Romanian deadlift for butt shaping
In the standstill, take the weights into your hands so that your palms are turned to the body. The width of the catch should be slightly wider than the shoulder width. Hands and back should be right during the exercise.
Bend at the hips by lowering the weights. The knees should be only slightly bent and the legs below the knees must remain vertical.
When the weight is lowered to the middle of your lower part of legs, it is time to straighten up and return to the starting position.
Besides the butt, this exercise also has an impact to erector spinae.
The lowering movement, as well as the straightening movement, must be performed slower and controlled so you would not damage the back. When lifting to the upright position, you should not use the hands as a weight mover. You use the hands only to hold the bar.
To reduce the burden on the joints, use a grip so that one palm of your arm is facing the body and the other one from the body. For heavy weight, you should wear a lifting belt. Those with an injury should not be doing this exercise.
There is also a variation of this exercise with light weights.
Leg curl for butt shaping
Lie on the bench of the machine facing the stomach and grab hold of the handles. Put the heels under the ramp.
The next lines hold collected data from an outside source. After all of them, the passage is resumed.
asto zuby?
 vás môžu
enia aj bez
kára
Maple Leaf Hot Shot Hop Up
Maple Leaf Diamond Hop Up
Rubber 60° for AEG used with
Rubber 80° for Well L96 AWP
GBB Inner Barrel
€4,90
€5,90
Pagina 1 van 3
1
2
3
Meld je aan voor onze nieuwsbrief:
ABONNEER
Take advantage of the strength of hamstrings muscle to bend your legs by moving the ramp.
When your legs are fully curled, tighten the hamstrings firmly. Put your legs back to their starting position.
This exercise completely isolates the hamstrings.
Use the weight that will allow you to completely curl your legs. Avoid partial curling. Do not take your hips off the bench during exercise.
You can perform this exercise also with one leg in order to hit the targeted muscle more intensely.
There is also a variant of this exercise in a standing position.
Hip raise / Butt lift / Bridge
Lie so your back is on the floor. Keep your hands on the floor next to your body. Your legs are bent in your knees and feet on the floor.
Raise the hips from the floor by pushing from the heels. When your body is at the same level with your thighs, compress the gluteus. Then return to the starting position.
This is an exercise that affects gluteus (butt). It’s relatively easy to perform so you can do more repetitions in a single series. In order to increase the load, you can put a weight on thighs, but you have to hold it up with your hands and then perform the exercise.